Thursday, December 02, 2010

Cats

Down town, in the Park and Ride parking lot, underneath a thick canopy of trees at one end is a picnic table. Earlier this year, while taking cardboard to the recycling center that also occupies part of the area, we noted a small pile of catfood on the cement, beside the picnic table, with about six kittens eating and lounging. Their mother slunk away as soon as she saw the car pulling into the lot, but the kittens scattered only when I got out of the car.

They were all feral.

I was angry to see the pile of cat food; I'm sure that someone thought they were being merciful and generous and kind to the darling little kitties. Maybe they even thought that the kittens would come to recognize the food-giver and look upon him/her with affection, maybe even save his/her life when he/she fell down a well and needed someone to run for help. Maybe the person with the cat food thought that if the beautiful kittens grew strong, they'd become great ratters and hunt mice and gophers.

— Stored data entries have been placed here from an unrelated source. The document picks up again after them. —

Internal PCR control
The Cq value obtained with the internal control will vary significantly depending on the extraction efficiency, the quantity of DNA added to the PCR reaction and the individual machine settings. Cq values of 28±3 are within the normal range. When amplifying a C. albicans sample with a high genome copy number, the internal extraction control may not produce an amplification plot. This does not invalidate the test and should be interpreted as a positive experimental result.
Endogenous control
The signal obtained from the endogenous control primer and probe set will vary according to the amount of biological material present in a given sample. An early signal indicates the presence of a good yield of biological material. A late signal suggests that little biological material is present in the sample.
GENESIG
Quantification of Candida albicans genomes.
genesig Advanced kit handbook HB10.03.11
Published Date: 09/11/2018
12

Honestly, I don't know what they were thinking. I do know what I thought: Coyote fodder. Disease vector for rabies and feline distemper. Scavengers tearing into people's garbage. Catfights and their festering wounds.

Two blocks down the street from the Park and Ride lot is a deserted paper mill, with hundreds of trees planted on its property. I've seen coyotes there. Coyotes find cats delectable. This little town is near the river; seeing hawks and owls around town is not unusual. Hawks and owls also love little kitties. Perhaps the person who was feeding the kittens loves coyotes and hawks and owls and wanted them to have plenty of easy-to-catch prey.

I've seen close up an eyeball ripped and blinded, infected and oozing puncture wounds, lacerated ears from catfights. It's not pretty. Those adorable kittens start fighting seriously if they are still alive after about six months old. It's what they do when they establish territory and mate. Encouraging feral cats to stay around one area is just leading them into violent encounters.

More than a decade ago I had the opportunity to watch, over years, a family of semi-feral cats living in a barn on a ranch. The owner fed the mother cat and kittens, and they were adorable to see playing among the haybales in the barn. The kittens grew older, and mated; some years a passing tom would add his genes to the pool. But as they inbred, they started having problems. The kittens were not as healthy as the original batch. Pretty soon some stray cat brought distemper among them, and the owner of the ranch was quite unhappy seeing dying cats and kittens on the porch, in the hay, around the big yard. The ones that survived had long-term problems; after a while I saw none of them that didn't have hideously pus-filled eyes. I don't know what happened to the sick cats; I was away from that ranch for a few years. When I last visited, they had no cats, and no cats were ever mentioned.

In the case of the mother cat by the Park and Ride, and the mother cat in the ranch barn, maybe it would have been more merciful to live trap her and -- if euthanasia is too sad to contemplate, have the cat neutered, and then let her free to hunt.

All this unhappy thought comes to me because we had to go out and buy a trap. Last night we caught an unneutered male cat ... inside our garage. It was annoying enough to find evidence of a stray cat in one's garage, him having torn open bags of pretzels from the pantry out there, but this bold kitty didn't leave it at that. He actually came into the house looking for more food, and Fourmyle, (the cat in the picture above) left off sleeping in Alex and John's pillows and chased the stray out of the house.

The city's Animal Control came and took the cat away. If the owner, if he has one, goes to pick him up, the owner will be fined; if the cat isn't feral and the owner doesn't pick him up, there's at least a chance someone will adopt him ... and he'll be neutered before he can be adopted. And if he is feral ... well, he won't be for long.

Don't encourage feral cats to breed, please.